This repository contains instructions and files necessary for running Elassandra via Google's Hosted Kubernetes Marketplace.
As shown in the figure below, Elassandra nodes are deployed as a kubernetes statefulset, and expose two kubernetes services, one for Apache Cassandra and one for Elasticsearch.
Refer to setup-k8s.sh
for instructions.
These steps are only to be followed when standing up a new testing cluster for the purpose of testing the code in the repo.
The make task app/build
is used for building two container images :
- a deployer that transforms our Elassandra helm chart into a GKE manifest
- an Elassandra image.
export TAG=6.2.3.8
make app/build
The make task app/install
simulates a google marketplace environment and deploys the Elassandra application.
make app/install
Once deployed, the application will appear on the google cloud console.
To stop/delete, use the make tasks make app/uninstall
. You also need to delete the pvc :
make app/uninstall
for i in 0 1 2; do
kubectl delete pvc data-$NAME-$i
done
The schema.yml
file contains parameters available to the GKE end-user.

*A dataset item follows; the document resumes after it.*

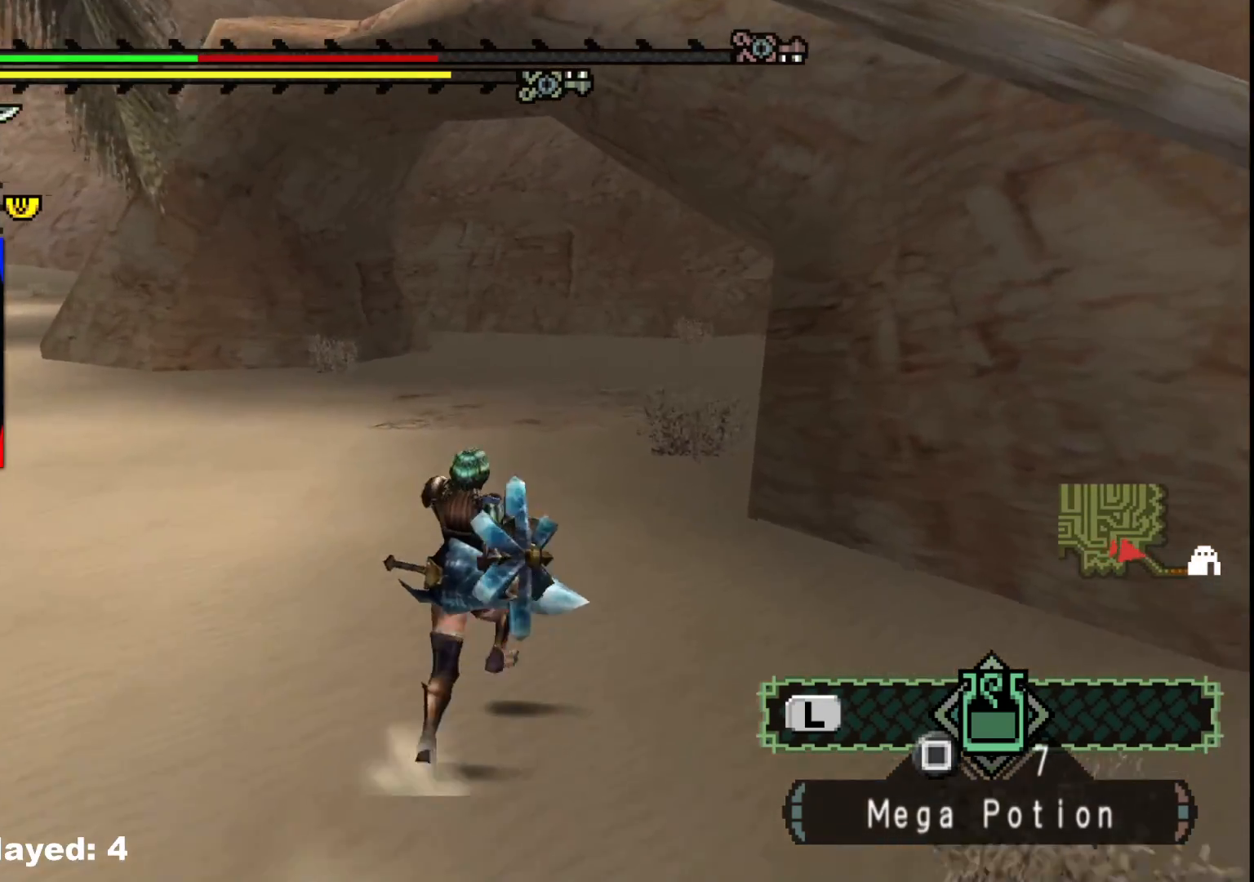
{"buttons": [], "left_stick": "up", "right_stick": "center", "events": []}
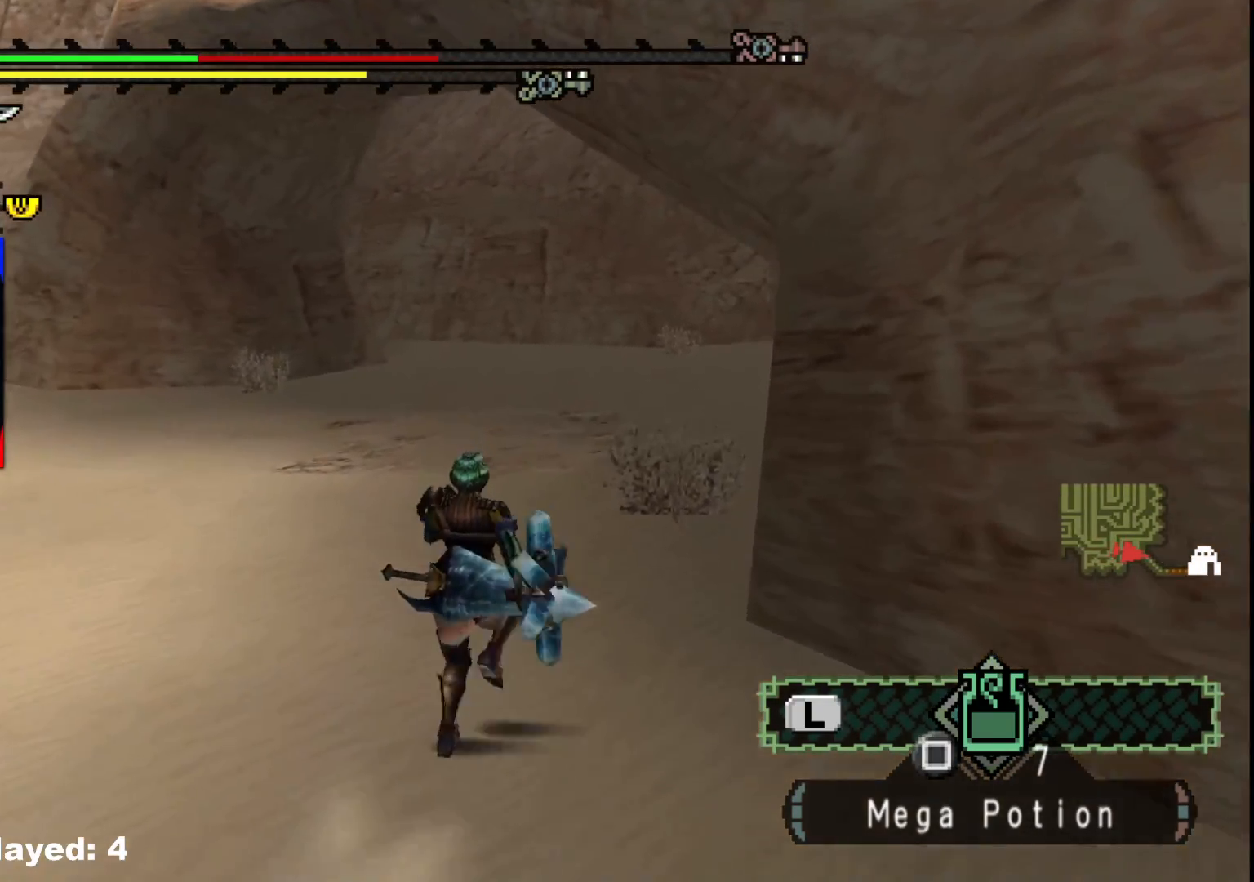
{"buttons": [], "left_stick": "up", "right_stick": "center", "events": [[150, "right_stick", "right"], [333, "right_stick", "center"]]}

To specify values for these parameters, you can either define the environment variables or edit the Makefile
:
APP_PARAMETERS ?= { \
"name": "$(NAME)", \
"namespace": "$(NAMESPACE)", \
"image.name": "$(APP_MAIN_IMAGE)" \
}
For instance if you wish to increase the disk size :
APP_PARAMETERS ?= { \
"name": "$(NAME)", \
"namespace": "$(NAMESPACE)", \
"image.name": "$(APP_MAIN_IMAGE)" \
"persistence.size": "512Gi" \
}
make app/verify
That app/verify
target, like many others, is provided for by Google's
marketplace tools repo; for further details, please see app.Makefile in that repo for full details.
Set up your environment as describe in GKE quickstart:
gcloud config set project <your-gcp-project>
gcloud config set compute/zone <your-zone>
gcloud container clusters get-credentials <your-gke-cluster-name>
Set up the following environment variables in accordance with your deployment:
export NAMESPACE=default
export APP_INSTANCE_NAME=elassandra-1
export ELASSANDRA_POD=$(kubectl get pods -n $NAMESPACE -l app=elassandra,release=$APP_INSTANCE_NAME -o jsonpath='{.items[0].metadata.name}')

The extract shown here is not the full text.